Wow, your mom sounds like she was a faith filled and level headed woman. Something to definitely aspire to, Lori!
I greatly admire my pastor’s wife. She is a prayer warrior, a teacher, and one of the most caring people I know. She is a Bible scholar as well.
I love women like that, Karijean. I have a dear friend like that, a pastor’s wife. Though he’s retired now. I often wondered how she got everything done that she had to do in a day!
How fascinating! Thanks for sharing about this brave, persistent woman, Kit. I love that she thought not only about her own education but about educating women across the country.
Inspires one to create a character like her, doesn’t it?

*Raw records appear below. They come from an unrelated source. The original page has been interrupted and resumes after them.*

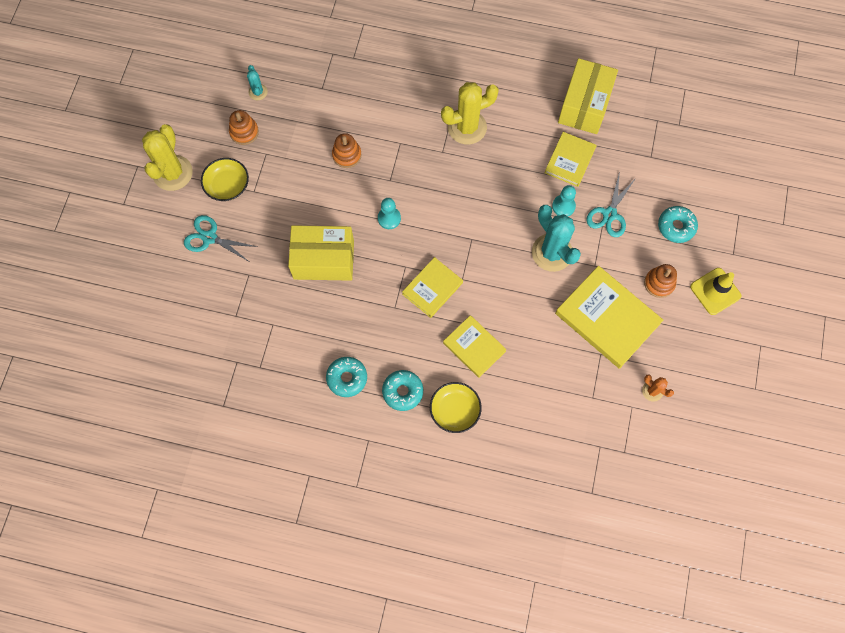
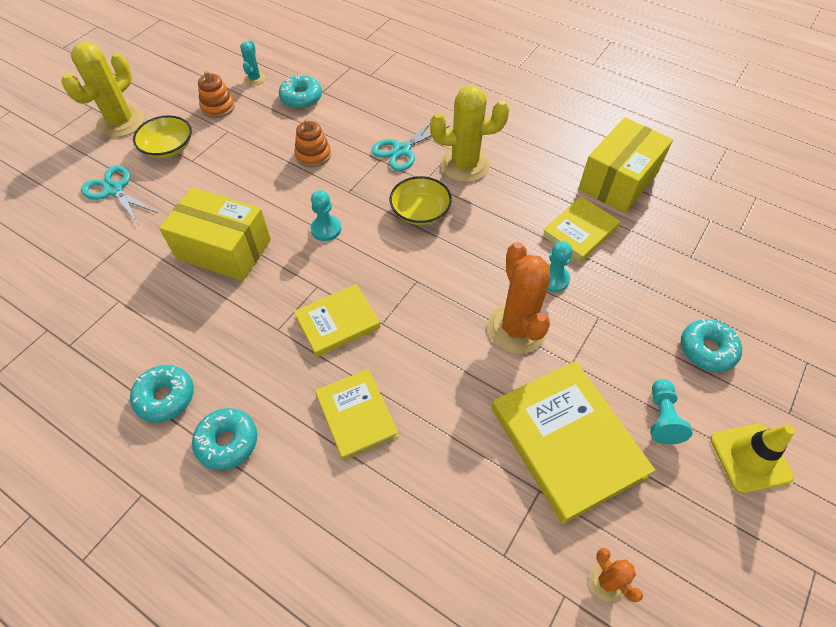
camera: 20 degrees right, 15 degrees down
yellow bowl [430,382,482,433] -> yellow bowl moved to [389,176,452,225]
turquoise cactus [532,205,581,272] -> orange cactus [488,242,550,354]
turquoise scissors [586,171,636,237] -> turquoise scissors moved to [371,122,449,171]
orange stacking toy [644,264,677,298] -> turquoise pawn [650,379,693,444]
none -> turquoise donut [279,75,322,109]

Lucretia Mott and the other women at Seneca Falls.
Ah yes, the birthplace of women’s rights! And the inspiration for A Wonderful Life!
Thanks so much for sharing this information about Paulina Davis, I was so amazed by the for-thought she had in sharing the information with other women at that time in history. I have been blessed to have several women in my life that I admire and respect: my grandmother and her sister taught me that hard work and determination can help you overcome the many obstacles that you face in life and my husband’s grandmother (we called her Mockma) helped me see that you should enjoy every minute of life and that a smile and a kind word are important to share with the many people you meet in life.
Mockma, I love it! And those are very wise words she gave, Patti.
I love this!! I had never heard of her but I am sure glad she did it!!
Me too! Can you imagine how things might have been different back then if she hadn’t bought what was in the crate?
My dear friend Becky turns 73 years old today. She’s been through so much heartache and tragedy in her life: a childhood filled with abuse, two horrible marriages, going deaf in her 40s, and now, buying a house that turned out to be filled with one problem after another. Yet through it all, she keeps on going, and giving to others with joy. After my divorce, she came to my house and taught me how to replace my rotten porch steps, and fix my leaking toilet. She has been my friend and my cheerleader, and I love her dearly.
We all need a loving, giving friend like that in our lives. She sounds like a real gem, Kim.
Very interesting and intriguing never heard of her before, I admire my Mom & Maya Angelou & Rosa Parks
I’m sure there are a lot of unsung heroines we’ve never heard of. I’m so glad my reader sent me that article, Crystal!
mom
How very interesting.
How interesting! Never heard of her before but what an amazing women!